Excerpted passage>
____________________

Markov Chain Transition Matrix eigenvalues - Textbook Exercise

75 Views Asked by At

I am trying to solve the following problem taken the book Markov Chains and Mixing Times 2nd edition (Exercise 12.2):

Let $P$ be irreducible transition matrix, and suppose that A is a matrix with $0 \le A(i,j) \le P(i,j)$ and $A \ne P$. Show that any eigenvalue $\lambda$ of $A$ satisfies $|\lambda| < 1$.

Now I know that $P$'s biggest eigenvalue is 1. I have tried several approaches but I am not sure how to use irreducibility in this context. Maybe if the chain has some period it is possible to look on a chain with transition matrix raised to the power of the period to get aperiodic chain?
Help will be appreciated.

____________________

Problems and tasks>
(1) Rewrite the rows from the line containing "common name: House sparrow" through the end of the rows, putting "division" in place of "phylum" and leaving everything else unchanged. Give only those lines.
(2) Write the next part of the post about the eigenvalues of a Markov chain transition matrix, starting right after its last sentence.

Supplied data>
____________________

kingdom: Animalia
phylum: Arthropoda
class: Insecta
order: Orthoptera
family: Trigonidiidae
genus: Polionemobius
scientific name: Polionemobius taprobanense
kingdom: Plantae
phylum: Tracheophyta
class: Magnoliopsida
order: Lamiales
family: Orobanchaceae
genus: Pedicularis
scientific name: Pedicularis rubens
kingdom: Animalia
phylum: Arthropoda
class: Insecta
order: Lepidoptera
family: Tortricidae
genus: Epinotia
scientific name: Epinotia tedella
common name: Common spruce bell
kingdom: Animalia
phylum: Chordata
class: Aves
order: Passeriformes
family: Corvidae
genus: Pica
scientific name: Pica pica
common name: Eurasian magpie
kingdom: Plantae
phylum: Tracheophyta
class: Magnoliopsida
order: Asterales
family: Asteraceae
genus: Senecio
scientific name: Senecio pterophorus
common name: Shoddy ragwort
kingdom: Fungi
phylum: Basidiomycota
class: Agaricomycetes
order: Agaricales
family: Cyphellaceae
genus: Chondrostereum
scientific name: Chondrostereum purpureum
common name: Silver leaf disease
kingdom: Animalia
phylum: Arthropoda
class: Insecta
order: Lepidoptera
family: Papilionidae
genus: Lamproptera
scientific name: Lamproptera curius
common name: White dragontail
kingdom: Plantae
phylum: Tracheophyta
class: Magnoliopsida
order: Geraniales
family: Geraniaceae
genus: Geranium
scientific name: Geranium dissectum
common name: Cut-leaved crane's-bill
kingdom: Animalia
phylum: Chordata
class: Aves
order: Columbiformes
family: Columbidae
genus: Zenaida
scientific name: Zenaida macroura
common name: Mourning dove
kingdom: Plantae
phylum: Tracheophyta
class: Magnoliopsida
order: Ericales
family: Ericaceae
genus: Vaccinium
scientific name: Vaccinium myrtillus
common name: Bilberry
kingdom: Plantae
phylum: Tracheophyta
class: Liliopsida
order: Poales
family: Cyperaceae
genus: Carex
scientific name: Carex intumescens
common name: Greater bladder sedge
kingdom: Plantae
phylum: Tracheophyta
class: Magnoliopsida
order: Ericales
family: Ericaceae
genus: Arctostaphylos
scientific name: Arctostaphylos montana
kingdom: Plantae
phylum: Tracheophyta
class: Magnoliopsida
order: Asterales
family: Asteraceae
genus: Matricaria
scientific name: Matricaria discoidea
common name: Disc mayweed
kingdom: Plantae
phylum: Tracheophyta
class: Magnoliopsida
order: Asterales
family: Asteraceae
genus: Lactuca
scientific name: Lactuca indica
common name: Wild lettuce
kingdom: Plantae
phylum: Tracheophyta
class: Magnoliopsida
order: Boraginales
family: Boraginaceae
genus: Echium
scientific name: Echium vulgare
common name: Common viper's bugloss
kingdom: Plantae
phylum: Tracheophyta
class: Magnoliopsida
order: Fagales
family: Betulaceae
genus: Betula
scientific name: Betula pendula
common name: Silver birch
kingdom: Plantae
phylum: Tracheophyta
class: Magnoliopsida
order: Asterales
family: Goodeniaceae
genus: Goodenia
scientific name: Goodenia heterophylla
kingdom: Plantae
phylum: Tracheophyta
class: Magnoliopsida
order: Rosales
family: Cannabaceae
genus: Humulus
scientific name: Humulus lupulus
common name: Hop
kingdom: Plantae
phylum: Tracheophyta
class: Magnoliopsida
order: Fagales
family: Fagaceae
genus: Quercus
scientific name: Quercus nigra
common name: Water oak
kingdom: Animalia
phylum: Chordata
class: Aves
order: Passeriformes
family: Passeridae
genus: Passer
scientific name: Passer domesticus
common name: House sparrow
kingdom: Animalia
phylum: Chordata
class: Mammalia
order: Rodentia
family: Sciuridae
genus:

____________________

Written responses>
(1)
common name: House sparrow
kingdom: Animalia
division: Chordata
class: Mammalia
order: Rodentia
family: Sciuridae
genus:

(2)
Link to the book: https://pages.uoregon.edu/dlevin/MARKOV/markovmixing.pdf

2

There are 2 best solutions below

0
On BEST ANSWER

use the average instead
$S_A =\frac{1}{n}\sum_{k=0}^{n-1} A^k \leq \frac{1}{n}\sum_{k=0}^{n-1} P^k = S_P$
where the inequality is strict in at least one component. Note that $S_P\mathbf 1 = \mathbf 1$ and $S_A$ has a (Perron) eigenvalue $\geq 1$ iff $A$ does. Since $P$ is $n\times n$ and irreducible, $S_P$ is a positive matrix.

proof 0 (w/ analysis)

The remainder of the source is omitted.